70's for me!!!!!!!!!!

As sades said in another post Im an oldie!!!!!!!!!!!!!!   

xxxxxxxxx


----------



## Fluffs (Aug 31, 2004)

The early eighties gets my vote EVERY time    Sadly by the time I got to go to clubs etc life had moved on to the dross of the late eighties (no offence Rick Astley but not a patch on early stuff....!)


----------



## emsy25 (Mar 18, 2005)

I love the music from the 60's


----------



## cleg (Jun 27, 2006)

superstar84 said:


> I don't think there is music now - well not real music like it used to be!

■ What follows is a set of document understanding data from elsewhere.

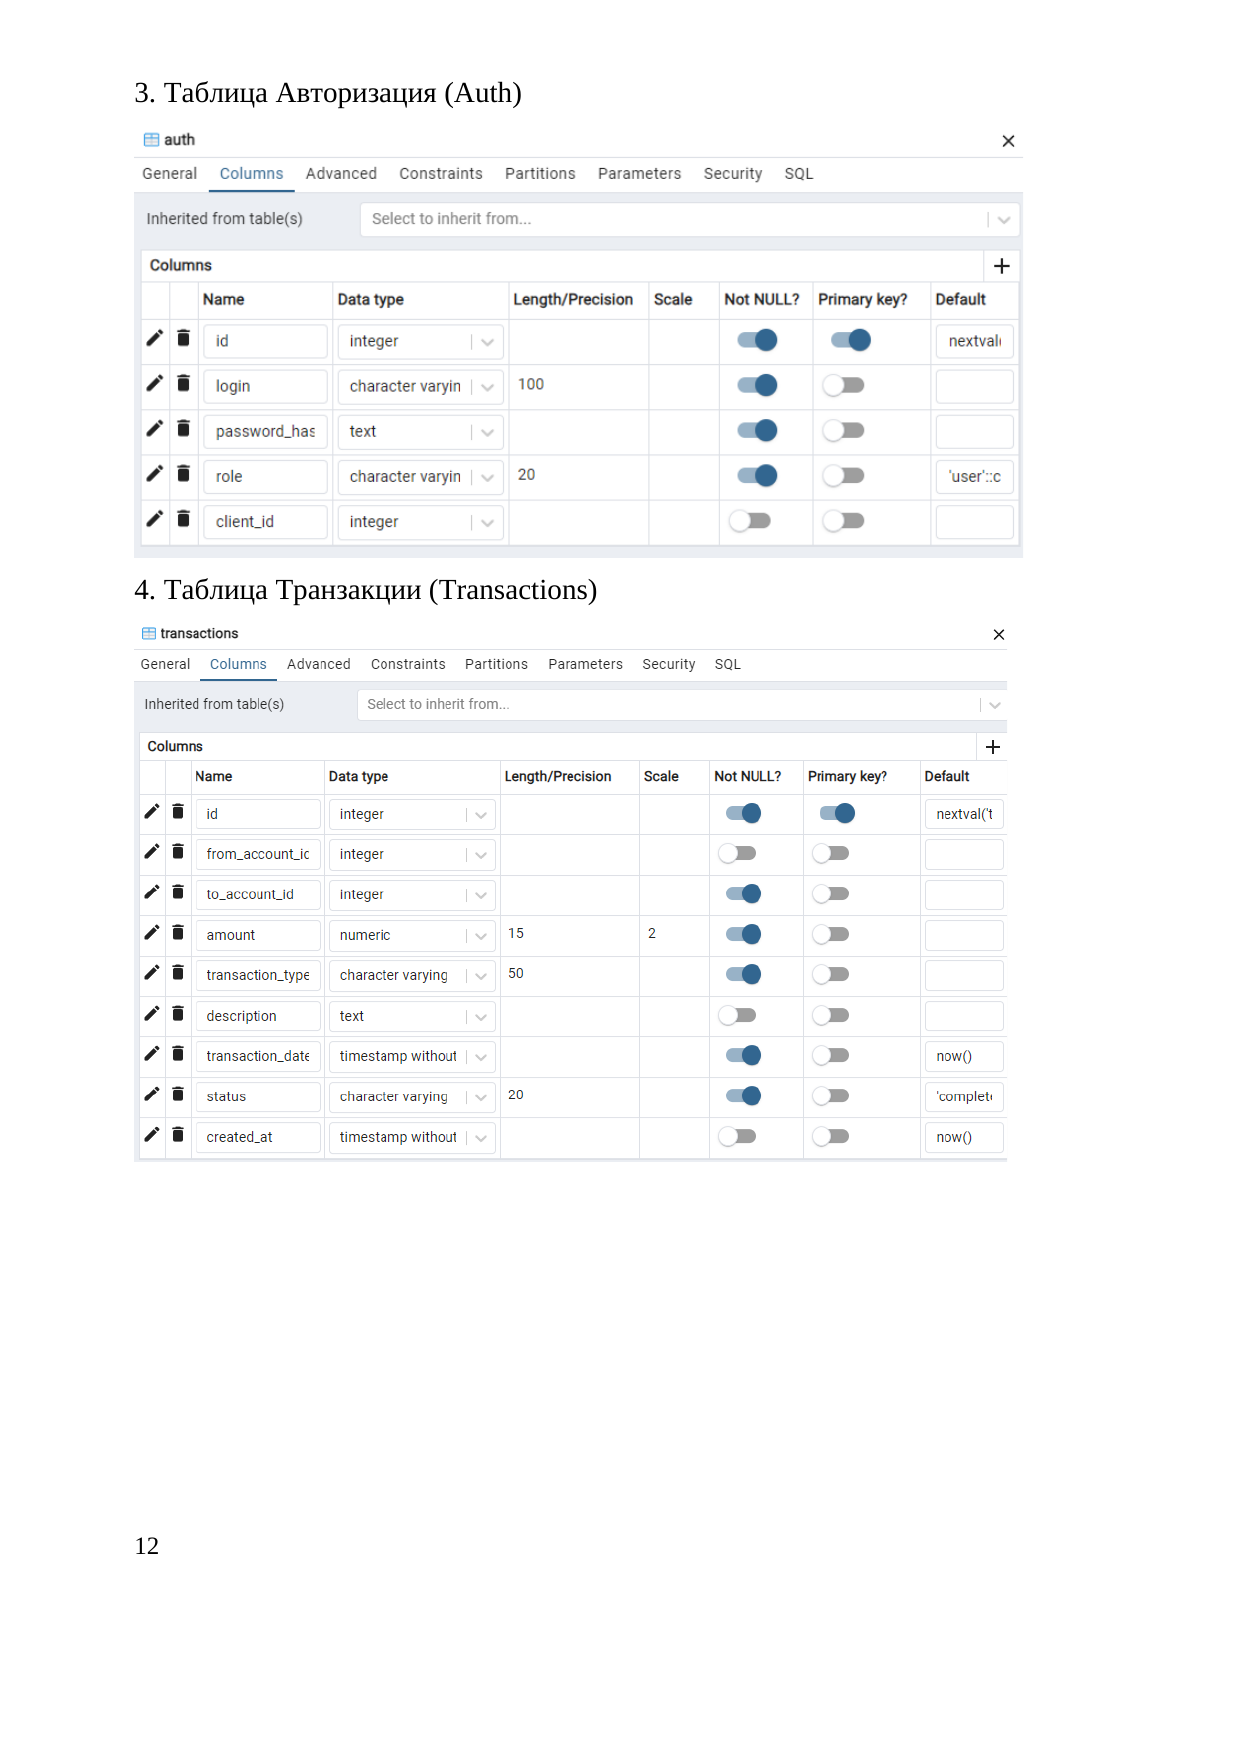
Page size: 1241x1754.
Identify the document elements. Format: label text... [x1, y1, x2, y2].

picture [134, 125, 1024, 558]
list Таблица Транзакции (Transactions) [75, 572, 1180, 606]
picture [134, 622, 1008, 1162]
list Таблица Авторизация (Auth) [75, 75, 1180, 108]
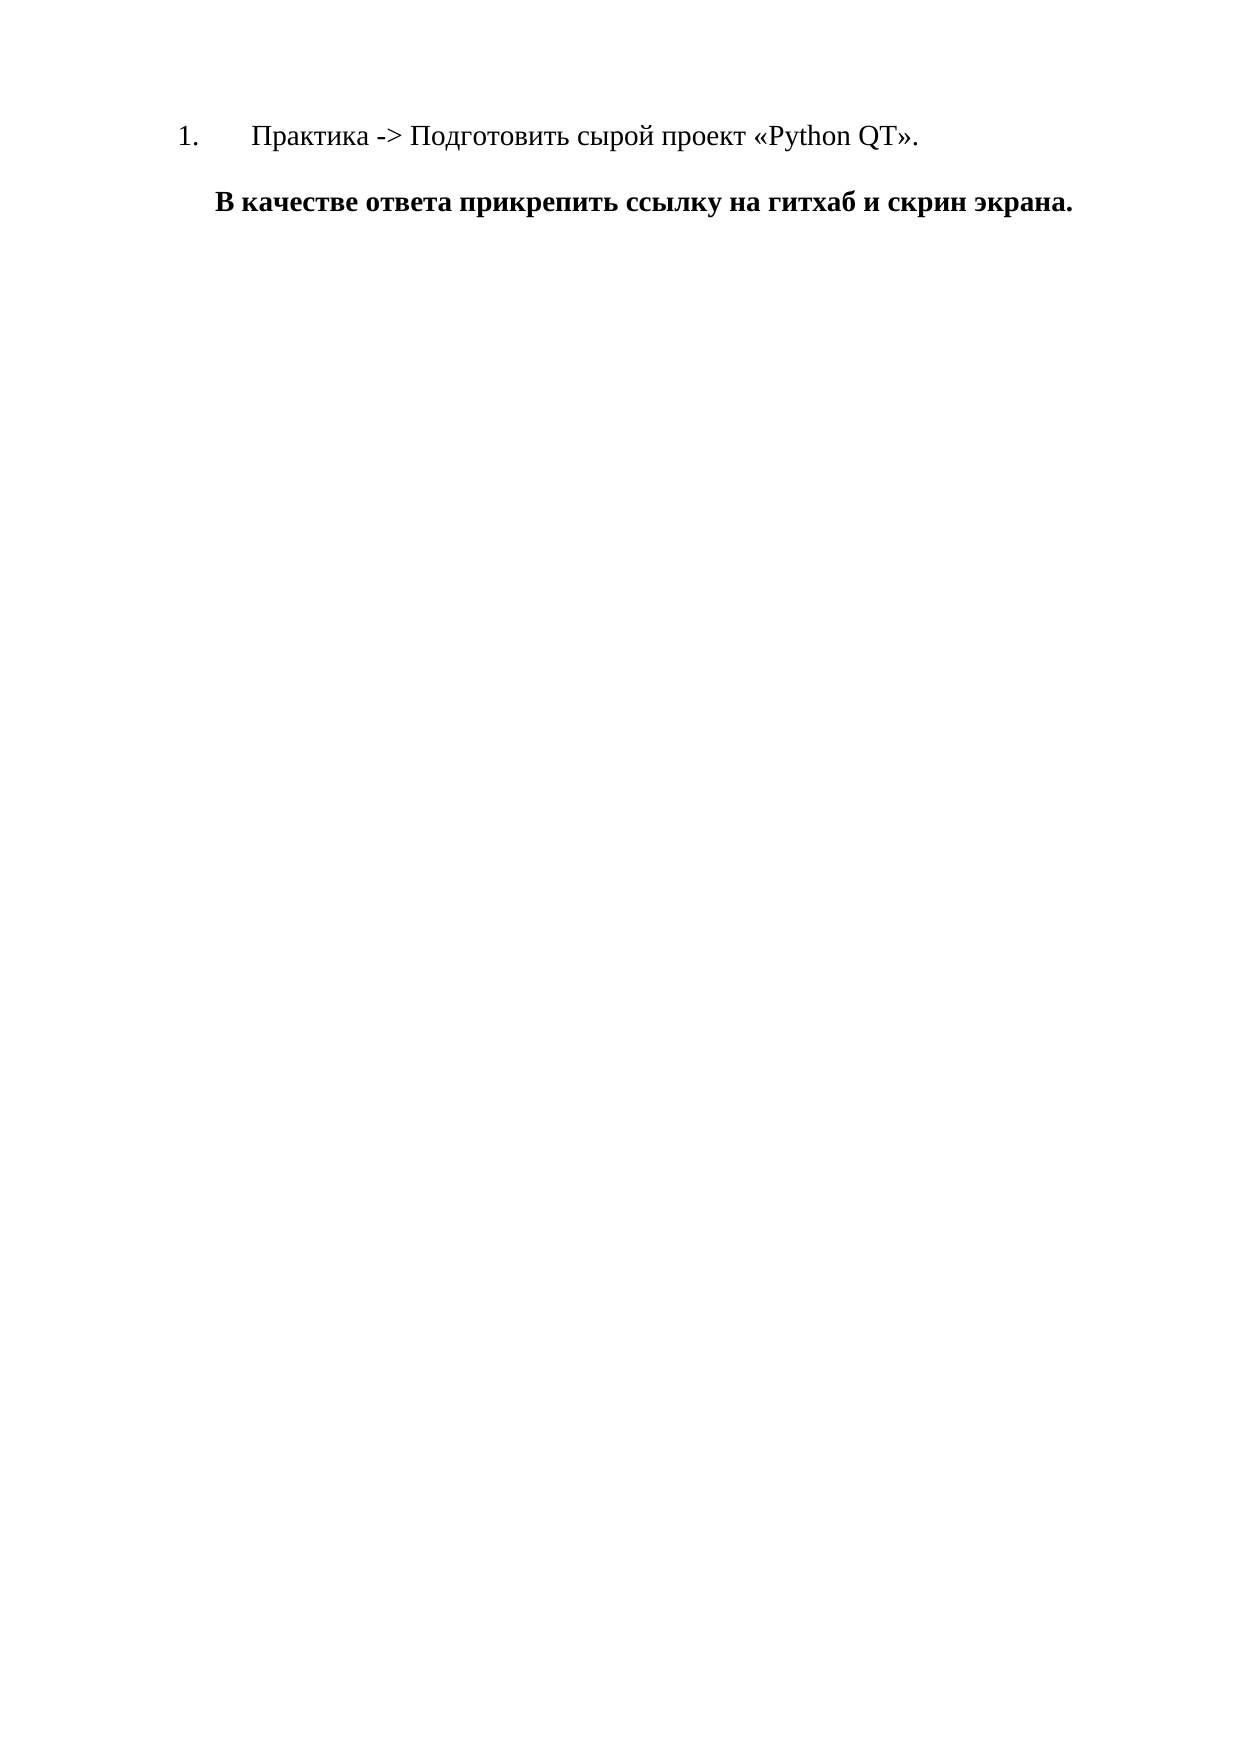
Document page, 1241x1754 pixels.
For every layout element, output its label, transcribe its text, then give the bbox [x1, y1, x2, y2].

list Практика -> Подготовить сырой проект «Python QT». [177, 118, 1146, 182]
list В качестве ответа прикрепить ссылку на гитхаб и скрин экрана. [215, 184, 1146, 218]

ger away wi ya, there are lots of talented artists out there gracing us with their presence, what about Amy Whinehouse who is extremely brilliant, Coldplay, Snow Patrol, James Morrison all outstanding

hence why i picked the 00's

xxx


----------



## *Scooby* (Sep 16, 2006)

I think its got to be the 80's for me


----------



## Damelottie (Jul 26, 2005)

I picked 80's but then should it should maybe be the 70's. But now I think it should be the 00's


----------



## cleg (Jun 27, 2006)

Emma  

xxx


----------



## DizziSquirrel (Feb 15, 2005)

80's for me too!


----------



## Tina xx (Aug 30, 2006)

I've voted the 00's, but I do like the 90s and maybe some of the 80s  

Tina xx


----------



## professor waffle (Apr 23, 2005)

80's for me too but this was when I was growing up (yes I really am that old!!)


----------



## liveinhope (Jan 8, 2008)

80's every time, sorry


----------